**What the task requires:** Check every line of the data and copy the ones where "gráficos" appears.
----------
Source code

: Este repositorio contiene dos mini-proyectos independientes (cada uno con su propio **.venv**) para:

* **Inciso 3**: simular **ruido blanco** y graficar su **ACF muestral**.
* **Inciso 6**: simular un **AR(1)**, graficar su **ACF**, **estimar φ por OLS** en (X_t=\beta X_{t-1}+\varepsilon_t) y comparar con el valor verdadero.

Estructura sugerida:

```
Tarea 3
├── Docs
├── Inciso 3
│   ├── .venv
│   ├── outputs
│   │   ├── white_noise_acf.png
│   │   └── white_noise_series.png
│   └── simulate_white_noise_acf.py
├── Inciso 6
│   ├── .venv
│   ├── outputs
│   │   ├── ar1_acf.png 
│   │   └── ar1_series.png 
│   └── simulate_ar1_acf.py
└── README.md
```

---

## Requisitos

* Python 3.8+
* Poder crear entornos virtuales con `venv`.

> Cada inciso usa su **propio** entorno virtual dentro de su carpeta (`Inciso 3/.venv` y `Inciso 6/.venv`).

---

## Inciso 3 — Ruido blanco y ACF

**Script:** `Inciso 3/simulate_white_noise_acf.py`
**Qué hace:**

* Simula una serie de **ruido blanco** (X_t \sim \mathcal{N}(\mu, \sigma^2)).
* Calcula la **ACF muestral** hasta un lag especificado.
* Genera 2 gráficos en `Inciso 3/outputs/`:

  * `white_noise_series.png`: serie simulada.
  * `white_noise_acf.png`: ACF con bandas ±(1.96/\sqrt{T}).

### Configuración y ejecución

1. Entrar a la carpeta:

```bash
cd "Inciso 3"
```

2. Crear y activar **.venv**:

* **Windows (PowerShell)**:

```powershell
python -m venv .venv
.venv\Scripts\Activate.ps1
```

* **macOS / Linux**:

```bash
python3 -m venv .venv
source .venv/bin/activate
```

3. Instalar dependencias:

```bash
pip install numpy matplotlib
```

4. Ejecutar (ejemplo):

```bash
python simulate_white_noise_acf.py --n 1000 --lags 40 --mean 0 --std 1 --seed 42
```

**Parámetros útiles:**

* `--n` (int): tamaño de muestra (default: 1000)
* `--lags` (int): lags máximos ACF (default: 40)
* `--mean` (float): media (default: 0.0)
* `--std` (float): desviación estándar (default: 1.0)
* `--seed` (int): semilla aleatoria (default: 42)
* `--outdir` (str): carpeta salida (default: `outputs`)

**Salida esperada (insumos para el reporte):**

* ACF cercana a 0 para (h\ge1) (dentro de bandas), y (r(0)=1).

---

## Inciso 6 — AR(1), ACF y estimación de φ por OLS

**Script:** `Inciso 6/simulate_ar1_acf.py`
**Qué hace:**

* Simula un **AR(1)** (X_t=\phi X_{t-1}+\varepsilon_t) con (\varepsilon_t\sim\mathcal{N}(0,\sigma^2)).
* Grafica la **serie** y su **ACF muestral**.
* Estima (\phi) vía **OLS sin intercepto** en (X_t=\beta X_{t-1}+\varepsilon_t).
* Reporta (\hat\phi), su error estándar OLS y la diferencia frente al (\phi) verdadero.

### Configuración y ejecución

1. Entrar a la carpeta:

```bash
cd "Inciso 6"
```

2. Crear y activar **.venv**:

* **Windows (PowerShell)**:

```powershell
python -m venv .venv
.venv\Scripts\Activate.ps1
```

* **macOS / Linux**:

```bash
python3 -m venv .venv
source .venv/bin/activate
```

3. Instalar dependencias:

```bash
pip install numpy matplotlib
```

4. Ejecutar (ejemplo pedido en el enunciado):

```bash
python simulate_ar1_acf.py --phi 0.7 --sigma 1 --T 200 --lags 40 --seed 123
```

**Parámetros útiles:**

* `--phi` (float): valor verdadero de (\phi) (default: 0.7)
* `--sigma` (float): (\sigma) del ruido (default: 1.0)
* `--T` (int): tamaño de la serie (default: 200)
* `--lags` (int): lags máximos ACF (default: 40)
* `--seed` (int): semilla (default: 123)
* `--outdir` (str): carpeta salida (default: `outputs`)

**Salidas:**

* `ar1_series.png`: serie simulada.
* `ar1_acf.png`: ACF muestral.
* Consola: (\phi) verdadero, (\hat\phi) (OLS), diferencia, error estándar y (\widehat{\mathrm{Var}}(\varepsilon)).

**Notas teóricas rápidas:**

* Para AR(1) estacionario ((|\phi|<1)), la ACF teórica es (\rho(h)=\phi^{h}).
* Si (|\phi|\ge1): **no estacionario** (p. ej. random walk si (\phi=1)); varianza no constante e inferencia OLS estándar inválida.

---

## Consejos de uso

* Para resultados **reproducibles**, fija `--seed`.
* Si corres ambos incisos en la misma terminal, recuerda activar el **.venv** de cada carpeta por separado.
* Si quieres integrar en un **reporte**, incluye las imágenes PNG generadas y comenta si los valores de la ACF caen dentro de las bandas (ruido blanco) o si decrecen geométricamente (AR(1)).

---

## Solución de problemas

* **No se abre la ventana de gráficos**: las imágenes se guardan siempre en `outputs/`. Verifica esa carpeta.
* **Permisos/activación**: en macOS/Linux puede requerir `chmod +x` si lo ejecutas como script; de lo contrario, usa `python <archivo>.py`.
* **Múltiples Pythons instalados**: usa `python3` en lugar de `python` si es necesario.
----------
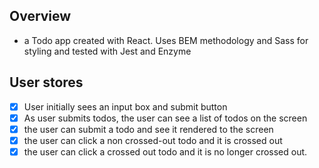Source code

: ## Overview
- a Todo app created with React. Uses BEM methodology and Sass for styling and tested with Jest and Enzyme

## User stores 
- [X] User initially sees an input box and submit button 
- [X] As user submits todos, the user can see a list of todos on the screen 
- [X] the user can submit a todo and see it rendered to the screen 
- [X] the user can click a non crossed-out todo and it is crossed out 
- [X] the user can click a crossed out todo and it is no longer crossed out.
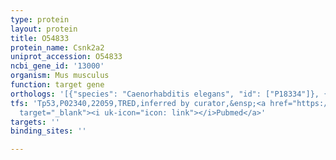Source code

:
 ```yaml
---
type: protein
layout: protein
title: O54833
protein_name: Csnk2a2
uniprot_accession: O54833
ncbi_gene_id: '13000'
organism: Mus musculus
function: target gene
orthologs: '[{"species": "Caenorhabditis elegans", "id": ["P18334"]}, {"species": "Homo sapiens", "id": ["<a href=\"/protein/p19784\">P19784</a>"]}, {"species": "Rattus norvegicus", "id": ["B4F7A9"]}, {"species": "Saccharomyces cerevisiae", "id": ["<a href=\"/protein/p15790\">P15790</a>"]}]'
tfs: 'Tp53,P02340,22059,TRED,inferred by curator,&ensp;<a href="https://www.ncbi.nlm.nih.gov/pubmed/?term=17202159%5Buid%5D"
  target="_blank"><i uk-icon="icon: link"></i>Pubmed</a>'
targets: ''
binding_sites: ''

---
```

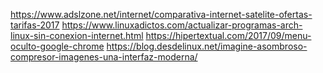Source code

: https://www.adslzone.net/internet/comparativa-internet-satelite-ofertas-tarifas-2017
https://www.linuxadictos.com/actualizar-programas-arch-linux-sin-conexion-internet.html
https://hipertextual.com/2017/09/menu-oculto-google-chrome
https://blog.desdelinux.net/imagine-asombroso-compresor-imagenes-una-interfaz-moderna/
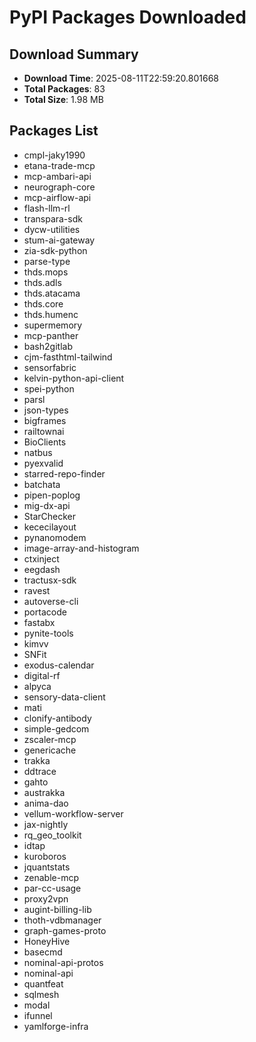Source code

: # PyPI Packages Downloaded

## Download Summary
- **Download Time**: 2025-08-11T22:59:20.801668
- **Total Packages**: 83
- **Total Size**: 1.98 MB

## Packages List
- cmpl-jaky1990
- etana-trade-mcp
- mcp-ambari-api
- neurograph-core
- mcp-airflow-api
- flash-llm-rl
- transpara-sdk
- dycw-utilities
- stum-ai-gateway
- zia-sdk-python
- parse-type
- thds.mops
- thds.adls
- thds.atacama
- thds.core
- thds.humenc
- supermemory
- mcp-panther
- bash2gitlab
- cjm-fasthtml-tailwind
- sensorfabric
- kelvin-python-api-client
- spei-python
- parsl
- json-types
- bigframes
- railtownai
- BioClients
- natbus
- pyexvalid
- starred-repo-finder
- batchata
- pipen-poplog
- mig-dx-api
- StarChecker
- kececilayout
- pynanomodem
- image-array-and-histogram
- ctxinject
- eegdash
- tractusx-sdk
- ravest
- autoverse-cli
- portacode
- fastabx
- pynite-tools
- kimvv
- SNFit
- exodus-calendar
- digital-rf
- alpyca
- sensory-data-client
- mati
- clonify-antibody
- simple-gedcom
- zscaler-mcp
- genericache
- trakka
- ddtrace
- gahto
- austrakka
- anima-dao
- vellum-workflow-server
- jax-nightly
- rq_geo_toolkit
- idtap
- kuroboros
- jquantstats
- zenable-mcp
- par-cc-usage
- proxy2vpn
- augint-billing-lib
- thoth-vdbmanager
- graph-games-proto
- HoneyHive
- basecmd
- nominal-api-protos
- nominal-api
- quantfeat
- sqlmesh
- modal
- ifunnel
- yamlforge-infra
----------
**Answer to this task:**
* Genera 2 gráficos en `Inciso 3/outputs/`:
* **No se abre la ventana de gráficos**: las imágenes se guardan siempre en `outputs/`. Verifica esa carpeta.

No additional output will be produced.